Abstract Background Our previous study demonstrated that Guanxin V (GXV), a traditional Chinese herbal medicine, has a significant therapeutic effect on ventricular remodeling. However, the mechanistic action of GXV in ventricular remodeling warrants clarification. Purpose Here, we aimed to explore the anti-ventricular remodeling contribution of GXV and to provide an experimental basis for clinical generalization. Methods A ventricular remodeling model after acute myocardial infarction was constructed in Syrian hamsters. The echocardiography and biochemical indices of cardiac function and remodeling were evaluated in different groups.

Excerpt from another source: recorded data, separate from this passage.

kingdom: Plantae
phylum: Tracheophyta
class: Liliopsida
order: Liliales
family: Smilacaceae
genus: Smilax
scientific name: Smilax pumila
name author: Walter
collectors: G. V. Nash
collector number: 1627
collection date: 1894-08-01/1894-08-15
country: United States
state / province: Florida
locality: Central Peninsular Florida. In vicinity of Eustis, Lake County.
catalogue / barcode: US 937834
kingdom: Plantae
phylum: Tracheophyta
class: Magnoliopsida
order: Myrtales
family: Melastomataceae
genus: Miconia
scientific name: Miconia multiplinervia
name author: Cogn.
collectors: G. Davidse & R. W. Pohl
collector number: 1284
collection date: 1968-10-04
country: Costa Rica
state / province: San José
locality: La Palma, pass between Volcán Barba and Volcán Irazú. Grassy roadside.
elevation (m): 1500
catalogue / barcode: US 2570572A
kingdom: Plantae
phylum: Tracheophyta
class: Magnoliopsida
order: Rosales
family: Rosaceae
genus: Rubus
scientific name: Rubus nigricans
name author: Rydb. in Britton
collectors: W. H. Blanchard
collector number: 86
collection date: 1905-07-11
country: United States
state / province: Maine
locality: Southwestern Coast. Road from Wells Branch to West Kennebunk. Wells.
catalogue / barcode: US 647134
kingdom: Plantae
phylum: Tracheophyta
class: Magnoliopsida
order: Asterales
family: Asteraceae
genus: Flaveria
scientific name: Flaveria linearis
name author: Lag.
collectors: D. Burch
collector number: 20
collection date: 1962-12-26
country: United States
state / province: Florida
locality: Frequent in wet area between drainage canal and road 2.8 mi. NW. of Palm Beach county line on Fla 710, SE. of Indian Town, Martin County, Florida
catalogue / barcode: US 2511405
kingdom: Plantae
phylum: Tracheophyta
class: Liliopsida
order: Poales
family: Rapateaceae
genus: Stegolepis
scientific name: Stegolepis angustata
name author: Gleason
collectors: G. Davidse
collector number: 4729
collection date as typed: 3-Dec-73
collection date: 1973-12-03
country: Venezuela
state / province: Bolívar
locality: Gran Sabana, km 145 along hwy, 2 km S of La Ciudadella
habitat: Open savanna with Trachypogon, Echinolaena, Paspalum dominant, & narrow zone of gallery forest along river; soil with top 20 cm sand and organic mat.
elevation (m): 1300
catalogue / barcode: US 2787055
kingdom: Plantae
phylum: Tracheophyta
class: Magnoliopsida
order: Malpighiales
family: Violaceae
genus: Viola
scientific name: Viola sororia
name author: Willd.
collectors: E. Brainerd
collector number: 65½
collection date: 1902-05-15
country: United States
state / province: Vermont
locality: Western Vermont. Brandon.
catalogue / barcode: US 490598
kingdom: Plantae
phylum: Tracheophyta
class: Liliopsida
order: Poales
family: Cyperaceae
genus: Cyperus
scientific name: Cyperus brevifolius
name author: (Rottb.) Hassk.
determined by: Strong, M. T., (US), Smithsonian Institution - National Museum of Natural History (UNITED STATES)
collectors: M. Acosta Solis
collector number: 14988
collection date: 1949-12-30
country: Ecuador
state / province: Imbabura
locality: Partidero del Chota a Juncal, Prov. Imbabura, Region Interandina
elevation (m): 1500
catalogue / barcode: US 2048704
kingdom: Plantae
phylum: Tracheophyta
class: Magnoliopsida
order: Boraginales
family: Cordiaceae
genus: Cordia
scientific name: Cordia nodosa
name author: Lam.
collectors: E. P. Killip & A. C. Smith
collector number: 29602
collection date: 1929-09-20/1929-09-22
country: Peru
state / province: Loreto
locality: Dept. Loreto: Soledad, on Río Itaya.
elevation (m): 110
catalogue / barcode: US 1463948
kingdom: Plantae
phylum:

Moreover, we built a remodeling model in cardiomyocytes and further explored the mechanism. Transmission electron microscopy was used to observe the ultrastructure of cardiomyocytes. The vital markers involved in the signaling pathway were detected by RT-qPCR and immunoblotting. Transforming growth factor beta 1 (TGF-β1) was overexpressed with lentivirus to verify the necessity of TGF-β1 in GXV's anti-ventricular remodeling effect. Finally, co-immunoprecipitation was conducted to test the interaction of TGF-β1 and Vimentin. Results In hamster cardiac remodeling induced by acute myocardial infarction, GXV alleviated apoptosis, cardiac hypertrophy, and cardiac remodeling, and even improved cardiac function. Mechanistically, GXV inhibited the remodeling process by directly targeting TGF-β1. Overexpression of TGF-β1 exacerbated the ventricular remodeling, whereas GXV reversed this dysregulation. GXV also decreased the up-regulated Vimentin level in pathological ventricular remodeling. Moreover, the interaction of Vimentin and TGF-β1 was confirmed by co-immunoprecipitation, and GXV impeded this interaction. Conclusion We showed that the interaction of Vimentin and TGF-β1 may be a novel target for ventricular remodeling and that GXV might be a new agent to fight against ventricular remodeling by targeting TGF-β1 and impeding its interaction with Vimentin.